(Beginning of Data supplied)

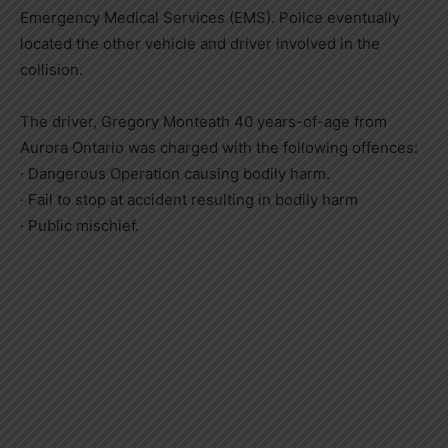
Emergency Medical Services (EMS). Police eventually
located the other vehicle and driver involved in the
collision.
The driver, Gregory Monteath 40 years-of-age from
Aurora Ontario was charged with the following offences:
· Dangerous Operation causing bodily harm.
· Fail to stop at accident resulting in bodily harm
· Public mischief.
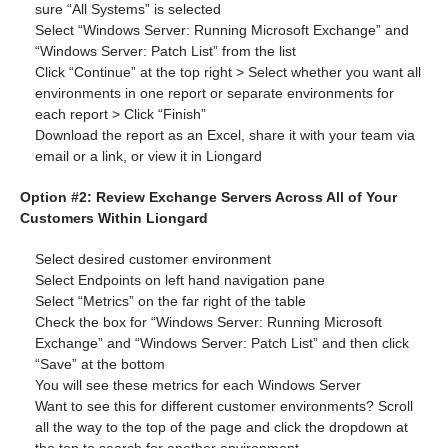
sure “All Systems” is selected
Select “Windows Server: Running Microsoft Exchange” and
“Windows Server: Patch List” from the list
Click “Continue” at the top right > Select whether you want all
environments in one report or separate environments for
each report > Click “Finish”
Download the report as an Excel, share it with your team via
email or a link, or view it in Liongard
Option #2: Review Exchange Servers Across All of Your
Customers Within Liongard
Select desired customer environment
Select Endpoints on left hand navigation pane
Select “Metrics” on the far right of the table
Check the box for “Windows Server: Running Microsoft
Exchange” and “Windows Server: Patch List” and then click
“Save” at the bottom
You will see these metrics for each Windows Server
Want to see this for different customer environments? Scroll
all the way to the top of the page and click the dropdown at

(End of Data supplied)

Task to complete - Set down word for word the stretch of the listing from its beginning through the line containing "in bodily harm", including both ends. Leave out the pictures.

Task response -
Emergency Medical Services (EMS). Police eventually
located the other vehicle and driver involved in the
collision.
The driver, Gregory Monteath 40 years-of-age from
Aurora Ontario was charged with the following offences:
· Dangerous Operation causing bodily harm.
· Fail to stop at accident resulting in bodily harm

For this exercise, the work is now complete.